Los Diarios
de la Revolución de 1917 de
Marina Tsvietáieva, rescatados el año pasado por Acantilado, en traducción de
Selma Ancira, debieran ser lectura de quienes muestran algún interés genuino en
entender qué es una Revolución. Es una lástima que el libro aparezca sin un
buen prólogo que ayude al lector a orientarse en la terrible biografía de
Tsvietáieva o en la historia de sus diarios, pero algunas notas aparecidas en
periódicos españoles, como El País o El Mundo, ofrecen la
información básica.
Tsvietáieva era una
poeta de familia acomodada, aunque no aristocrática -su padre era profesor de
Bellas Artes y director del Museo Pushkin de Moscú-, que se formó en internados
de Friburgo y Lausana, tras quedar huérfana de su madre, pianista. En 1912,
como en una novela de Tolstoi, se casó con un oficial del ejército, con el que
tuvo tres hijos. Su esposo Sergei Efrón se enroló en el Ejército Blanco tras la
Revolución de Octubre, pero a ella le sorprendió el evento viajando en tren
entre Crimea y Moscú, con el fin de reunirse con sus hijos y sobrevivir, hasta
que pudiera exiliarse.
La poeta es una
espectadora y una potencial víctima de la Revolución, no una revolucionaria,
pero intenta comprender y asimilarse al fenómeno. Pide trabajo a un vecino
bolchevique, que la recomienda en el Comisariado para Asuntos de las
Nacionalidades, instalado en el palacio del conde Sologub, que inspiró a
Tolstoi en Guerra y paz para narrar
la casa de los Rostov. La metamorfosis del palacio en institución obrera es uno
de los primeros indicios de la Revolución en la mente de la poeta.
La Revolución es ese
vuelco social, esa brusca mutación. En los trenes, Tsvietáieva hace contacto
con jóvenes bolcheviques que le reprochan que fume o que lea
novelas, que vista bien o se mueva entre una casa en Moscú y una dacha en Koktebel. Pero también encuentra
partidarios del comunismo que defienden la igualdad de la mujer y que sienten
curiosidad por esa joven escritora, que ha visitado París y habla varias
lenguas.
El Comisariado para
Asuntos de las Nacionalidades le parece la Babel de un nuevo fanatismo. Estonios,
lituanos, finlandeses, moldavos, musulmanes, judíos… se integran en el
aprendizaje de una nueva lengua marxista y soviética. La poeta abomina del
revoltijo cultural de aquel imperio espurio, desde un nacionalismo ruso que,
como en otros intelectuales de su generación, no oculta el antisemitismo o la
islamofobia.
Para el otoño de 1918,
la Revolución se ha consumado, es un asunto del pasado. La palabra desaparece
de los Diarios, lo que ilustra una
vez más el poco espesor semántico del concepto en la revolución más radical que
ha conocido la historia, si se compara con otras, como la francesa, la mexicana
o la cubana, que suscitaron todo un fetichismo retórico en torno a ese vocablo.

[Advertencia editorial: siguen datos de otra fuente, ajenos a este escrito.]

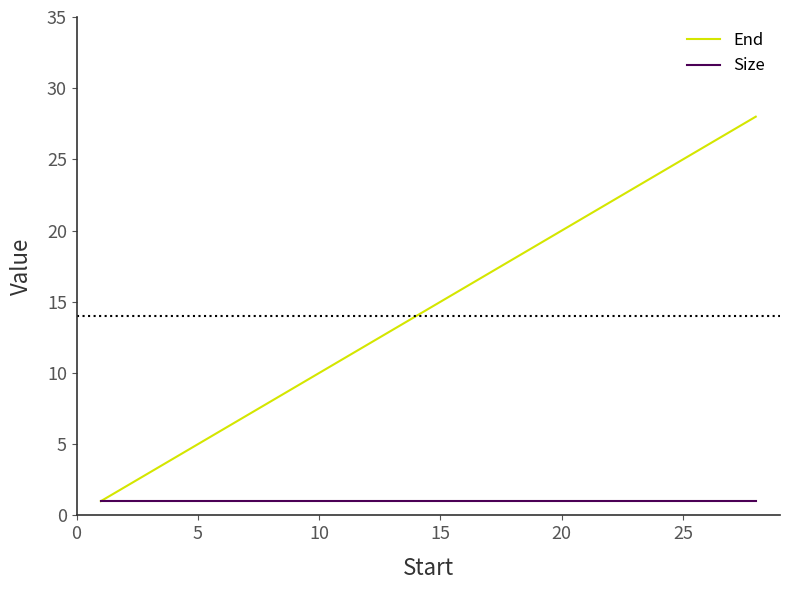

Which series has the largest total across all categories?

End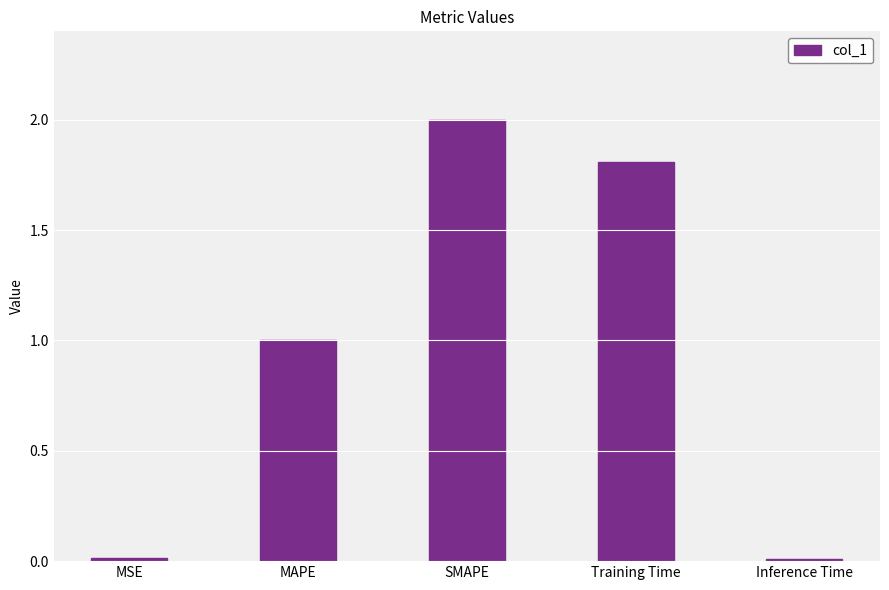

The value at MAPE is 1.0. True or false?

True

Lo que ha sucedido es una caída en “tierra firme”, que le hace entender por qué
en tiempos de la monarquía de los Románov se hablaba de “firmeza celestial”.
Es entonces que Marina
Tsvietáieva alcanza una premonición de su exilio y su suicidio con la muerte
del amigo Alexei Stajóvich. El viejo orden se ha trastocado de manera irremediable
y ella lo constata una tarde en el restaurante Praga de la calle Arbat, de
Moscú. Donde antes había un busto de Napoleón –un joven bolchevique le había
dicho, en el vagón de un tren, que la francesa era una revolución “vieja” y
“deteriorada”- ahora hay otro con la “jeta intimidatoria de Trotski”. Y
recuerda que en febrero de 1917, su nana le regaló un espejito con el rostro de
Kerenski, cuando la poeta prefería un “espejo verdadero, entero, sin Dictador”.